Kekurangan air yang terjadi pada periode pembungaan akan mengakibatkan banyak bunga dan
polong gugur serta biji yang dihasilkan lebih kecil (Hapsoh, 2003). Tanaman yang mengalami
cekaman kekeringan akan menghasilkan benih yang tidak berkualitas baik, seperti ukurannya
kecil, tidak mulus dan cacat. Hal ini kaitannya dalam fotosintesis, tanaman yang mengalami
cekaman air stomatanya akan menutup lebih awal untuk mengurangi hilangnya air. Penutupan
stomata akan mengganggu masuknya CO2, sehingga laju fotosintesis berkurang.
Adanya perbedaan hasil dari kedua varietas tersebut terhadap parameter hasil di atas, diduga
disebabkan oleh adanya perbedaan sifat atau keunggulan dari masing-masing varietas. Menurut
Sutedjo dan Kartasapoetra dalam Hapsari (2010) sifat 100 biji merupakan sifat yang lebih banyak
dipengaruhi oleh gen-gen yang sederhana (gen mayor) sehingga cenderung memiliki kemampuan
beradaptasi pada lingkungan tumbuh tanaman dan memiliki nilai keragaman genetik yang tinggi.
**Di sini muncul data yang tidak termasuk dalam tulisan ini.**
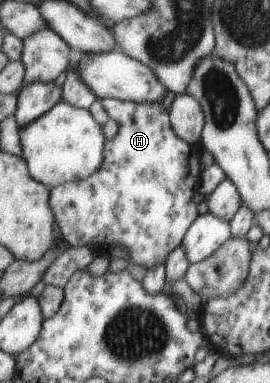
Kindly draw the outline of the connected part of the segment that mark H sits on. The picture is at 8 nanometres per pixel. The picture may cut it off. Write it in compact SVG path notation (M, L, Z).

Berdasarkan Tabel 1, interaksi faktor varietas dan tingkat cekaman kekeringan memberi pengaruh
berbeda tidak nyata terhadap indeks panen benih per tanaman. Pada indeks panen benih per
tanaman yang berpengaruh adalah faktor tingkat cekaman kekeringan. Cekaman kekeringan pada
setiap stadia pertumbuhan tanaman kedelai dapat menurunkan hasil biji, tetapi pada stadia
pembentukan polong dan pengisian polong merupakan stadia yang kritis terhadap cekaman
kekeringan.
Tanaman yang mengalami cekaman kekeringan akan menghasilkan benih yang tidak berkualitas
baik. Selama terjadi cekaman kekeringan terjadi penurunan laju fotosintesis yang disebabkan oleh
penutupan stomata dan terjadinya penurunan transport elektron dan kapasitas fosforilasi didalam
kloroplas daun (Yasemin, 2005). Dengan adanya ketersediaan air, maka penyerapan air menjadi
baik sehingga meningkatkan laju fotosintesis.